2024-03-07T12:15:30.123456
2024-04-09T13:00:00
2024-05-01T16:30:02.456123+05:00
2024-06-01T16:15:00+05:03:14
>>> for dt in dts:
...     print(dt.strftime("%Y-%m-%dT%H:%M:%S.%f%z"))
2024-03-07T12:15:30.123456
2024-04-09T13:00:00.000000
2024-05-01T16:30:02.456123+0500
2024-06-01T16:15:00.000000+050314

The main reasons to use .isoformat is if you want this sort of truncation to happen, or because you prefer the simplicity of "just give me a datetime that complies with this standard". The more we complicate isoformat, that more it basically becomes strftime, and it gets bogged down in complexity.

I don't think we should automatically say isoformat should never change or grow new options, but the reasoning here is not particularly compelling, because it's suggesting an opt-in format with a name that most people won't understand where the primary motivating use case not only can be replaced by an strftime call, but arguably should be replaced by an stftime call because:

  1. It is easier to parse — both versions can be parsed by .fromisoformat, but only the stftime version can be parsed by strptime ("oops, this datetime happened to have 0 for the microsecond component and now I need a different parse format!)
  2. People reading the code will know immediately what the format is if you explicitly write it out in strftime, whereas they may not know what isoformat(basic=True) does, or what corner cases apply.
  3. For file names, you probably prefer them to have a consistent file name rather than a "pretty display" file name.

I suppose you could use dt.isoformat(timespec='seconds', basic=True) to alleviate concerns 1 and 3, but that still leaves concern 2.

nineteendo commented 2 months ago

How about dt.isoformat(timespec='seconds', short=True)? That's use case oriented.

short: 20240601T161500.000000
long:  2024-06-01T16:15:00.000000
picnixz commented 2 months ago

The term basic is the term in ISO standards and shoud be left as is IMO (if we were to support it).

pganssle commented 2 months ago

I agree with @picnixz, the name here is not the problem. If the survey on the API for outputting Z is any guide, it is really hard to do something unambiguous. basic=True is almost certainly the best you can do, because it is the standard term for it so it is probably unambiguous, and worst case scenario you can google that term.

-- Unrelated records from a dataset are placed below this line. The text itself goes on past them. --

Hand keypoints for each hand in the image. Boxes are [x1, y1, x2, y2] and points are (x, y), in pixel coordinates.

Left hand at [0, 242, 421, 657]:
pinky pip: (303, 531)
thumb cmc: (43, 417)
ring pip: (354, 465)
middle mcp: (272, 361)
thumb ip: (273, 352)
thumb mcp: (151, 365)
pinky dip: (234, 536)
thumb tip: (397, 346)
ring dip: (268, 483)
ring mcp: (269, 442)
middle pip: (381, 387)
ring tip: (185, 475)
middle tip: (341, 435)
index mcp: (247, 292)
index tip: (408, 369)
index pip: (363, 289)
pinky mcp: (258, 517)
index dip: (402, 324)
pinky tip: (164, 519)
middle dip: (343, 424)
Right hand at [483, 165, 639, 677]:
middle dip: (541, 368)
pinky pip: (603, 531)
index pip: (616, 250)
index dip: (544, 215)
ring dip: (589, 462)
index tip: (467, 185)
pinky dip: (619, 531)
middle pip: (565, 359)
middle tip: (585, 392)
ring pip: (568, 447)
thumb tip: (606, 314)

That said, almost everyone will have to google that term. I have read ISO 8601 several times, and I implemented two mostly full-featured ISO 8601 parsers, and I had to look up the term to see if it was an official term. No one is going to know what short=True does without looking it up or reading the docs. basic is definitely the best term for this, and it will undoubtedly create cognitive load relative to an explicitly specified format.

I think the main blocker here is that there's no compelling use case (and there actually kind of is a compelling use case for #90772, and we still didn't do that one because we couldn't come up with a non-confusing UX for it).

mohd-akram commented 2 months ago

The motivation for the ISO basic format is the same as the extended format - that it is a standardized machine-readable format that ensures seamless interoperability. You do not get that with many potentially subtly incorrect strftime/strptime implementations, as doing it right requires reading and implementing the spec correctly. That machinery is already implemented in Python, and you can also specify your desired granularity with timespec. Doing this manually would require creating strftime/strptime pairs for each case.

it will undoubtedly create cognitive load relative to an explicitly specified format.

IMO, unless one has the specification table memorized, I don't think "ISO but without - and :" would be more of a cognitive load than figuring out what %Y%M%DT%h%m%s.ext (which is subtly wrong) does.

antonagestam commented 1 month ago

Should it be basic with default value False or extended with default value True?

Or format: datetime.Format = datetime.Format.extended?